Daniel had been gone for five hours, captured, dragged off with a rope around his neck and his elbows wired together behind his back, a squad of NVA bringing him north to the prisons outside Hanoi. A Marine pilot, quite a catch, and Hutch could see again the broadcast that they had watched in the California desert before they deployed to Vietnam, CDR Jeremiah Denton, one of the senior POWs held by the North, blinking out the word TORTURE TORTURE TORTURE in Morse Code.

Hutch stopped, took a mouthful of water from his canteen. He was close. The NVA loved taking American pilots prisoner, dragging them through the villages, but they were going to have to do without Daniel. He could smell the river now, wood smoke rising from a campfire, hear morning sounds from the fishermen. Then he heard Daniel’s voice. “You’ve made a bad mistake, man. The Marines don’t leave anyone behind. And you don’t know my co-pilot, he is one crazed Marine killer, and he’s coming after me…” And Hutch could make out one of the NVA, peeing up against a tree three yards to his right, and then the K-Bar was in his hand…

“Wake up, Hutch.” Someone was shaking his shoulder. “Chill out, man. You’re okay.”

He opened his eyes, stared up into bamboo thatch. Bamboo? What the…? Then he rolled over and Daniel was smiling at him. His head was nestled in the pillow on his side of the bed, dark hair falling across his forehead, looking just like he had when he was twenty-three. Or very nearly.

“Nobody says chill out anymore, Dog. You’ve got to keep up with popular culture, with slang, or you’re gonna sound like an old man.”

Hutch sat up, rooted around on the bedside table. No cigarettes. Of course not. He hadn’t smoked for nearly forty years. But he felt the craving like heat in the middle of his chest, like he’d just had his last Lucky. He flopped back down on the bed, stared up at the thatched roof. “Where are we again?”
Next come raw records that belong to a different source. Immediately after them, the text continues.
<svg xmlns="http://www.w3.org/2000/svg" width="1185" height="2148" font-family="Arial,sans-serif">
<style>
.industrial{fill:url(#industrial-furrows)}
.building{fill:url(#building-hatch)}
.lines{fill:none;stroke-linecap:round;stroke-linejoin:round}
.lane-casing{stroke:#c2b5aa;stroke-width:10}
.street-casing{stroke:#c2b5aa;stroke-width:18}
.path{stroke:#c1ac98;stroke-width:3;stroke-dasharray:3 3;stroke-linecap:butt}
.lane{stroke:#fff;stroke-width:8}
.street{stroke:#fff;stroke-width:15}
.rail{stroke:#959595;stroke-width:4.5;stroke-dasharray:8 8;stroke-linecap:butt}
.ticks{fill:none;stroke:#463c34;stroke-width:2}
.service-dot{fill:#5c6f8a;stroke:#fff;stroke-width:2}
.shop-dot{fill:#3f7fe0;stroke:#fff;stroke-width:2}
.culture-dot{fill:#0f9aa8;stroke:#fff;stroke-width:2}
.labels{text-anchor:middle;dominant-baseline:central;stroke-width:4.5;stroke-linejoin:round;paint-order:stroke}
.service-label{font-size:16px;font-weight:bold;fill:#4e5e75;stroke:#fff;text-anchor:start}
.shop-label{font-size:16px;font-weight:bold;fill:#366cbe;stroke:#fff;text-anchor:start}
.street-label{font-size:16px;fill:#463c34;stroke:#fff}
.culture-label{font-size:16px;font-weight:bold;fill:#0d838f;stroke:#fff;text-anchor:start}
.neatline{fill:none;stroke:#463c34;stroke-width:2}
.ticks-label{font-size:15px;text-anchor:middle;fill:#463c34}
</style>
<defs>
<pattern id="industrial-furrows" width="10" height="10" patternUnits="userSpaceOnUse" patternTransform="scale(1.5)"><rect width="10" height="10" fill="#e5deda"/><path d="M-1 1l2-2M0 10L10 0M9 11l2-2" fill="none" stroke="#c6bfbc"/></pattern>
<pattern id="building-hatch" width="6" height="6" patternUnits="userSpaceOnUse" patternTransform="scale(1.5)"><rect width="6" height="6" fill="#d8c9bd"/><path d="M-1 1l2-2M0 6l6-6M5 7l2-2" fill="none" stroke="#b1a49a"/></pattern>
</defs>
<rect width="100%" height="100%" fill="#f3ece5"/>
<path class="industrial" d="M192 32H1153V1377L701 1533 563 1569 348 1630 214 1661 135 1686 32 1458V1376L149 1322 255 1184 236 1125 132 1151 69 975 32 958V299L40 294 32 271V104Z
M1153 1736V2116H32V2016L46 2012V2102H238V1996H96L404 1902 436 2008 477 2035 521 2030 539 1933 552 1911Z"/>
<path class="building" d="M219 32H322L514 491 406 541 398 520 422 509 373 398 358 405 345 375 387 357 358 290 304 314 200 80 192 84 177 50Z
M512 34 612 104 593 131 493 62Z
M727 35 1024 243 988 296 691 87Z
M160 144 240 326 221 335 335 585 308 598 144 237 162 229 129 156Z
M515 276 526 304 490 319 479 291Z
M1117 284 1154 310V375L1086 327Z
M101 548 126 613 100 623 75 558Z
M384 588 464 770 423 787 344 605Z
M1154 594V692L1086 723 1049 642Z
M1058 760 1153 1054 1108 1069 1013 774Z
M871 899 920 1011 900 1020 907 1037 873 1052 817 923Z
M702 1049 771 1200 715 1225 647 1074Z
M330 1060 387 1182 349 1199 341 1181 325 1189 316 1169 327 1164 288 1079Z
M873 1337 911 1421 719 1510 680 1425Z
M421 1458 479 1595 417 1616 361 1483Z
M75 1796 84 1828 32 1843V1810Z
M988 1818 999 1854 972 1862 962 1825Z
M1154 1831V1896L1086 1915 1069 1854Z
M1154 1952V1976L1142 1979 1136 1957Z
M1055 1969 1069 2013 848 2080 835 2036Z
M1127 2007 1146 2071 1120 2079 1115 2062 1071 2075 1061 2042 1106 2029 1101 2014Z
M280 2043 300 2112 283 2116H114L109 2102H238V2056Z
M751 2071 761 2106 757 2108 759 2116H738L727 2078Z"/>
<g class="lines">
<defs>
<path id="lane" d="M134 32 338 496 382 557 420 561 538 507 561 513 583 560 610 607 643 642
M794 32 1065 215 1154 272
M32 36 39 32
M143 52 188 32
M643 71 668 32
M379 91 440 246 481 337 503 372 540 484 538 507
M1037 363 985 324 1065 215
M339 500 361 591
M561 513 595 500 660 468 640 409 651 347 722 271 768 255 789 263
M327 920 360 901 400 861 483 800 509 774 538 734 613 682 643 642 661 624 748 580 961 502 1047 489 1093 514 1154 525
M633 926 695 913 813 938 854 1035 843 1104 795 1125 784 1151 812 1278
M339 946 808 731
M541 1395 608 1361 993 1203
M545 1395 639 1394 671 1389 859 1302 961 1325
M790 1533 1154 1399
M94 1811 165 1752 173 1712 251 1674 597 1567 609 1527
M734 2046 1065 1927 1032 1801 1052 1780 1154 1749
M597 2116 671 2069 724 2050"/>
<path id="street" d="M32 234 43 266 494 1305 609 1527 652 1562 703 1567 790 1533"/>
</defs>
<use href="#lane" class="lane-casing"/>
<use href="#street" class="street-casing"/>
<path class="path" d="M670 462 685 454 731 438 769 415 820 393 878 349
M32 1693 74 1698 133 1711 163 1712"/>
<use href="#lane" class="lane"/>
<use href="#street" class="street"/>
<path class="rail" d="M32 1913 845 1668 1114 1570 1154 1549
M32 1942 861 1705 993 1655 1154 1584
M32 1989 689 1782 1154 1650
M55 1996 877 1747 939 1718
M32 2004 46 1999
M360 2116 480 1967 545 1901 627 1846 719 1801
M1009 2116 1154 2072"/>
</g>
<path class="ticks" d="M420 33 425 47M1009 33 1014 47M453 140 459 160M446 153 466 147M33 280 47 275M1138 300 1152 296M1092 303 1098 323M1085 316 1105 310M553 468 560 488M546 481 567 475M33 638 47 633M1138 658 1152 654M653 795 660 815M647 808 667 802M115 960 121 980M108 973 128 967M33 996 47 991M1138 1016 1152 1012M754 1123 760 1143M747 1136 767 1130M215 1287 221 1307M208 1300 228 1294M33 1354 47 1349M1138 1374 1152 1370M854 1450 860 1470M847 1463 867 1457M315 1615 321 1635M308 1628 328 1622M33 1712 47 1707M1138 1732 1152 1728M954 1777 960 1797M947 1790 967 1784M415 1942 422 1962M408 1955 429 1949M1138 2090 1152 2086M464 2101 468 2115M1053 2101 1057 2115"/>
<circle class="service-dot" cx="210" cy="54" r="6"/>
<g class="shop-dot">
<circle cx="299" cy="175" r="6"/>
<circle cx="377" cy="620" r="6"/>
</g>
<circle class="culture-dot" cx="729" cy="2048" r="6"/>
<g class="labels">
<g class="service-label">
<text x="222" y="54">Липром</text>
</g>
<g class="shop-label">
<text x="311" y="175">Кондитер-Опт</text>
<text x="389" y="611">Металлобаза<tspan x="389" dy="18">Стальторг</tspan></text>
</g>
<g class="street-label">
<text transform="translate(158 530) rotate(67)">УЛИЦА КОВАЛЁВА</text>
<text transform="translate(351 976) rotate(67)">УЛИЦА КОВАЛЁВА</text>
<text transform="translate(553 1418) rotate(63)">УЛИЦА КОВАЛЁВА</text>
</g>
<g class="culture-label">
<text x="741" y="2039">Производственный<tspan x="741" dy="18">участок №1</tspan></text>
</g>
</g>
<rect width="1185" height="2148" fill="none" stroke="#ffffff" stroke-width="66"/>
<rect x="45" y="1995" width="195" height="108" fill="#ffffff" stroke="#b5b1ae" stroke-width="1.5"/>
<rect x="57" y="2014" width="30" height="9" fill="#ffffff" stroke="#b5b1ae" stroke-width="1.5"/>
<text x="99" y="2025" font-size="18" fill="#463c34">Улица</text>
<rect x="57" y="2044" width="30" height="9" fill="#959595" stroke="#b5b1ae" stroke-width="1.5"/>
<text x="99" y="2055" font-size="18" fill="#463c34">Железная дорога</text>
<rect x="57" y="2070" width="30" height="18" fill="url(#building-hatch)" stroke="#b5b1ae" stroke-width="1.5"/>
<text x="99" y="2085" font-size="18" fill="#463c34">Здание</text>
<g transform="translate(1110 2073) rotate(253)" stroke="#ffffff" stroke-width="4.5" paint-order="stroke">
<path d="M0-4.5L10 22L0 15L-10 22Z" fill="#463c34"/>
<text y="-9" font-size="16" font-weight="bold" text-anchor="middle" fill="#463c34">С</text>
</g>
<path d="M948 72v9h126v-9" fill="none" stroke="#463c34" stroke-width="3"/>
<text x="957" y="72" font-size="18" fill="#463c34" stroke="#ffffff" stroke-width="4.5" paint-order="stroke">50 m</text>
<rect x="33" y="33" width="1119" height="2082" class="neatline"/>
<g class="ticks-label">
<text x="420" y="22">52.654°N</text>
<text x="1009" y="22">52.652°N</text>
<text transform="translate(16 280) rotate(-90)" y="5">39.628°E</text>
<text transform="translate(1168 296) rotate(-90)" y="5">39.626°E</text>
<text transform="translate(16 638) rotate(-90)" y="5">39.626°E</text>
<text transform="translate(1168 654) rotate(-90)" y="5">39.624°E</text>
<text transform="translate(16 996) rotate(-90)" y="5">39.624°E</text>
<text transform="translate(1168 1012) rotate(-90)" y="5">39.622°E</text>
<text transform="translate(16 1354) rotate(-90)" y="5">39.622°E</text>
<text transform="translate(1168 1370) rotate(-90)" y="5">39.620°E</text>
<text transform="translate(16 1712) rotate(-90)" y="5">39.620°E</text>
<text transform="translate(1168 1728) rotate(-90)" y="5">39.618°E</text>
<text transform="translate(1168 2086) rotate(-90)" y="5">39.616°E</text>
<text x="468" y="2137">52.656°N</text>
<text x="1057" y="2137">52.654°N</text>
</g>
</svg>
“Thailand.” Daniel slid his hand across Hutch’s chest until it settled warm and heavy over his heart. “Maybe we shouldn’t have come here. We’re too close. It smells too familiar. You aren’t sleeping good.”

Hutch sat up on the side of the bed again, gave Daniel his back. “Don’t fuss, Dog.” But his voice was gentle, and Daniel crawled across the bed, wrapped his arms around his chest and rested his chin on Hutch’s shoulder.

“You want to tell me about the dream?”

Hutch shook his head, smiling. “You ready for some breakfast? I wonder if this place can stretch to bacon and eggs.”